Qu’on se le dise, les modèles « avancés » de l’échange international ne donnent pas dans la « sensiblerie sociale ».

Au point de départ, il y a l’hypothèse, plutôt réaliste, que les firmes sont hétérogènes et que seules les plus efficaces exportent.

A partir de là, les inégalités sont le prix à payer pour récolter les dividendes de la mondialisation puisque l’efficacité économique procède d’une sélection des meilleures unités productives et des meilleurs salariés.

Le concept de justice sociale faisant pschitt, on peut lire dans le remarquable  papier du jeune économiste  Oleg Itskhoki cet avertissement: « Societies might have to accept growing income inequality as a necessary outcome in order to capture the welfare gain for trade. »

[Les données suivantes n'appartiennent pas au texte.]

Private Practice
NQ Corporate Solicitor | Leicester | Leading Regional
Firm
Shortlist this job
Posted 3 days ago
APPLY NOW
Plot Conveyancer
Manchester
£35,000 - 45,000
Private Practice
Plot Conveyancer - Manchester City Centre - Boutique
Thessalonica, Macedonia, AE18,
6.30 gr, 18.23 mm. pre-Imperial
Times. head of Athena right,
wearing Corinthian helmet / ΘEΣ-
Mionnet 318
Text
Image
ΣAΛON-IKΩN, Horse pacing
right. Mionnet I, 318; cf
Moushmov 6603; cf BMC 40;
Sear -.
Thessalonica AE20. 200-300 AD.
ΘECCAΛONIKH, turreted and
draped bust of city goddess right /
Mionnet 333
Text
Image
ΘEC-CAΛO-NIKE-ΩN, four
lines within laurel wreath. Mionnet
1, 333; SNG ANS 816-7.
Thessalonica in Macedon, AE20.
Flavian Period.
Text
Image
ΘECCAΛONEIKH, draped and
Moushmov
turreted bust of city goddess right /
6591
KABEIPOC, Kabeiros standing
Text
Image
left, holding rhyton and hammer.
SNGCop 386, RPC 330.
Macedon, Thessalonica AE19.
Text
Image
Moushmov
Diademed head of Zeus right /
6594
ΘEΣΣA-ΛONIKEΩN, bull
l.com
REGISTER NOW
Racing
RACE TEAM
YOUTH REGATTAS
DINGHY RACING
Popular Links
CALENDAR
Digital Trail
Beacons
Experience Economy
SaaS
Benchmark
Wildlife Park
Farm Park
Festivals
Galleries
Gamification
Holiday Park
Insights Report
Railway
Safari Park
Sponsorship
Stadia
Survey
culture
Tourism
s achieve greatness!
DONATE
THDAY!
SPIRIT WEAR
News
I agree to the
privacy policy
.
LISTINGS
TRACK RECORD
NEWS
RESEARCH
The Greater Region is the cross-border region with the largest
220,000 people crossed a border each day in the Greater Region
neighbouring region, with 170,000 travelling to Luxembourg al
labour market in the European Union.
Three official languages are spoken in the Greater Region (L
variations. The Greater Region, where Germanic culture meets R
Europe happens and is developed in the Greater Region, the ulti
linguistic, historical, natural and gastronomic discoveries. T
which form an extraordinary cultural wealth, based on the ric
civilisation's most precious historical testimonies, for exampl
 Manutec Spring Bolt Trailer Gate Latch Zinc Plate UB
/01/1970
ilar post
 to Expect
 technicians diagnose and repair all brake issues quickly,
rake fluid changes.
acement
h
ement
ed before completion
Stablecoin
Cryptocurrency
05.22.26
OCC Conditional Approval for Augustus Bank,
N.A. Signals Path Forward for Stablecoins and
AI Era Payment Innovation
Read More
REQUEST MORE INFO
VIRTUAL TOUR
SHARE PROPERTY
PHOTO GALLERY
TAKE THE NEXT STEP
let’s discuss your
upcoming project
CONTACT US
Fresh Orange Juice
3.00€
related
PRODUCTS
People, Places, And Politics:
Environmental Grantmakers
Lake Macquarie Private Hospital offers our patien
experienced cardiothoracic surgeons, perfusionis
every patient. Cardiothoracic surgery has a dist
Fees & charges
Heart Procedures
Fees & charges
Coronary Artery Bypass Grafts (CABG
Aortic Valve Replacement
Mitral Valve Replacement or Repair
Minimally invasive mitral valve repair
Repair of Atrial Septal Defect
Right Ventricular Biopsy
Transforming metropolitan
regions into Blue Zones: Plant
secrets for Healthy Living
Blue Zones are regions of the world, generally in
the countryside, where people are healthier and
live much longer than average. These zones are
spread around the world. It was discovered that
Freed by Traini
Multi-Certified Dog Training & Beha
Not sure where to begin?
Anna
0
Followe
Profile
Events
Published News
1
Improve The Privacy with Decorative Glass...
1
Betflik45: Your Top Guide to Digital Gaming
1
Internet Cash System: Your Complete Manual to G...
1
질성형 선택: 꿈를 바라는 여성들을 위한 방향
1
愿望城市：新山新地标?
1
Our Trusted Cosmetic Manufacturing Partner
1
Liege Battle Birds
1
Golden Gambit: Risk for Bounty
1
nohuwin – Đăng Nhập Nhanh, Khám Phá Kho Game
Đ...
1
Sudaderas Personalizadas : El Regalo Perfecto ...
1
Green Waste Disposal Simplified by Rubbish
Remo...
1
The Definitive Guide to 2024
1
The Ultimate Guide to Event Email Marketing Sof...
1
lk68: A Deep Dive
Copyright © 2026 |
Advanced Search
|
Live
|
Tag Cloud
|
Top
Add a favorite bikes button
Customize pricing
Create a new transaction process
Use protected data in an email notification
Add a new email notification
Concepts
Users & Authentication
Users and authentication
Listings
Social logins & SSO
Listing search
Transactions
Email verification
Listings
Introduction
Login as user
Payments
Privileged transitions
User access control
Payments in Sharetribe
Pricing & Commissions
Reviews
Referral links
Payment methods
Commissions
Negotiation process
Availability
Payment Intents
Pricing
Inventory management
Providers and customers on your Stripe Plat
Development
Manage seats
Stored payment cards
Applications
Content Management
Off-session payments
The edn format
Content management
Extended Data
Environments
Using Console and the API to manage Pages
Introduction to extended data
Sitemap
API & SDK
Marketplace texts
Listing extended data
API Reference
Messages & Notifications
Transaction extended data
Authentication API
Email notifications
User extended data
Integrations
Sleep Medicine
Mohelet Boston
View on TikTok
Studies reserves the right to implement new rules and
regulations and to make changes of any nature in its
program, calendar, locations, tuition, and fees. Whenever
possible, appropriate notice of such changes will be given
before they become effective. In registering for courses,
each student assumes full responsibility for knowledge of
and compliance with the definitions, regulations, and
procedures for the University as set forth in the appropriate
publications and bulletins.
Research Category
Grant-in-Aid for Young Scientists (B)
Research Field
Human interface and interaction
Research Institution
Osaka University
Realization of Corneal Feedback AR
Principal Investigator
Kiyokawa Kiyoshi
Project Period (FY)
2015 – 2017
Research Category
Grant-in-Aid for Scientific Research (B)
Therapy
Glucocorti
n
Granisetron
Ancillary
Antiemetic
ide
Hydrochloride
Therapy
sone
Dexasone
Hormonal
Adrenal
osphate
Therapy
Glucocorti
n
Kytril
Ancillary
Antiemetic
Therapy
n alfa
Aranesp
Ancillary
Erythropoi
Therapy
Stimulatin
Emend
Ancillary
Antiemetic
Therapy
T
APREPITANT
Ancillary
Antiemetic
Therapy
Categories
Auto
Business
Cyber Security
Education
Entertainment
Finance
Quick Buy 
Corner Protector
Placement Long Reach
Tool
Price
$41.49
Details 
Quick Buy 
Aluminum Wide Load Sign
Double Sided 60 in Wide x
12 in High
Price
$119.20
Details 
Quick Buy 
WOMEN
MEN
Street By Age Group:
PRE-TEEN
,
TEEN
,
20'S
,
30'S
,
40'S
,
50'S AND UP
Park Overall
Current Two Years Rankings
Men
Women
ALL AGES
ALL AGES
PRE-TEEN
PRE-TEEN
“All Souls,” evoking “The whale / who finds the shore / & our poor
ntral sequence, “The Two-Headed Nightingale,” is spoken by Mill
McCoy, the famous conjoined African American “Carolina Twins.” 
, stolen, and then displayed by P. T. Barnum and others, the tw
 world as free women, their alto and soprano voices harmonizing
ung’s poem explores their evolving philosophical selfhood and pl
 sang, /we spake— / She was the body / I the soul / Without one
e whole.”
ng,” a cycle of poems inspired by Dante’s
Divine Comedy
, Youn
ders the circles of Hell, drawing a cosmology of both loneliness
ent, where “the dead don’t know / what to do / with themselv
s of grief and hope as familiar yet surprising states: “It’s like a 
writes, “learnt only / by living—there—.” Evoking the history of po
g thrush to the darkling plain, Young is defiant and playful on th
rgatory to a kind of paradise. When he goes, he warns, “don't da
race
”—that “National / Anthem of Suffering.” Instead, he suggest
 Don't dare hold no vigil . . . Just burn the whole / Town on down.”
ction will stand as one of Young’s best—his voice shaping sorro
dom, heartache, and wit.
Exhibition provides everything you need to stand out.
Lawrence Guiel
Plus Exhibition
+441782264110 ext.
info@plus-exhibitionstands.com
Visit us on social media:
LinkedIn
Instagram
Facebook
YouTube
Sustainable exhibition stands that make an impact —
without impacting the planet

L’auteur démontre que la fiscalité optimale en économie ouverte est régressive  (gagner plus pour payer moins d’impôt).  On dirait du Friedrich Hayek , ou juste du Jean-François Copé.

Toutefois, l’histoire ne s’arrête pas là.

L’auteur de ce papier montre qu’il est possible de maintenir une fiscalité progressive, à condition que l’Etat aide les firmes à surmonter les obstacles à l’exportation, sous la forme d’une subvention qui couvre une partie des coûts fixes liés à l’internationalisation.

Qui a osé prétendre que l’économie était la science lugubre?